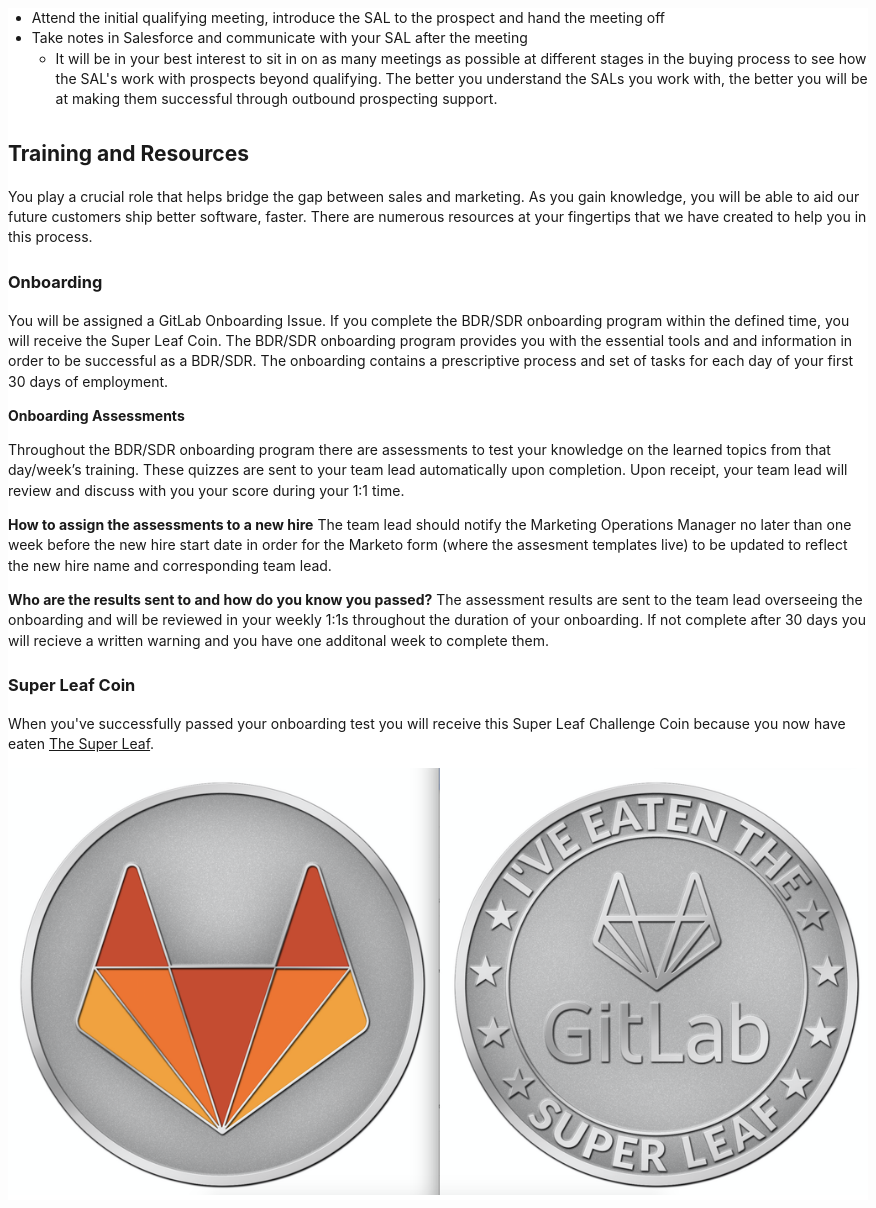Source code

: * Attend the initial qualifying meeting, introduce the SAL to the prospect and hand the meeting off
* Take notes in Salesforce and communicate with your SAL after the meeting
  * It will be in your best interest to sit in on as many meetings as possible at different stages in the buying process to see how the SAL's work with prospects beyond qualifying. The better you understand the SALs you work with, the better you will be at making them successful through outbound prospecting support.


## Training and Resources

You play a crucial role that helps bridge the gap between sales and marketing. As you gain knowledge, you will be able to aid our future customers ship better software, faster. There are numerous resources at your fingertips that we have created to help you in this process.

### Onboarding
You  will be assigned a GitLab Onboarding Issue. If you complete the BDR/SDR onboarding program within the defined time, you will receive the Super Leaf Coin. The BDR/SDR onboarding program provides you with the essential tools and and information in order to be successful as a BDR/SDR. The onboarding contains a prescriptive process and set of tasks for each day of your first 30 days of employment. 

**Onboarding Assessments**

Throughout the BDR/SDR onboarding program there are assessments to test your knowledge on the learned topics from that day/week’s training. These quizzes are sent to your team lead automatically upon completion. Upon receipt, your team lead will review and discuss with you your score during your 1:1 time. 

**How to assign the assessments to a new hire**
The team lead should notify the Marketing Operations Manager no later than one week before the new hire start date in order for the Marketo form (where the assesment templates live) to be updated to reflect the new hire name and corresponding team lead.

**Who are the results sent to and how do you know you passed?**
The assessment results are sent to the team lead overseeing the onboarding and will be reviewed in your weekly 1:1s throughout the duration of your onboarding. If not complete after 30 days you will recieve a written warning and you have one additonal week to complete them.


### Super Leaf Coin

When you've successfully passed your onboarding test you will receive this Super Leaf Challenge Coin because you now have eaten [The Super Leaf](https://www.mariowiki.com/Super_Leaf).

![Super Leaf Challenge Coin](img/super-leaf-challenge-coin.png)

────────

Task description -
Above are the entries. Output exactly the lines beginning with the line that has "You play a crucial" and ending with the line that has "### Onboarding".

Exercise answer -
You play a crucial role that helps bridge the gap between sales and marketing. As you gain knowledge, you will be able to aid our future customers ship better software, faster. There are numerous resources at your fingertips that we have created to help you in this process.

### Onboarding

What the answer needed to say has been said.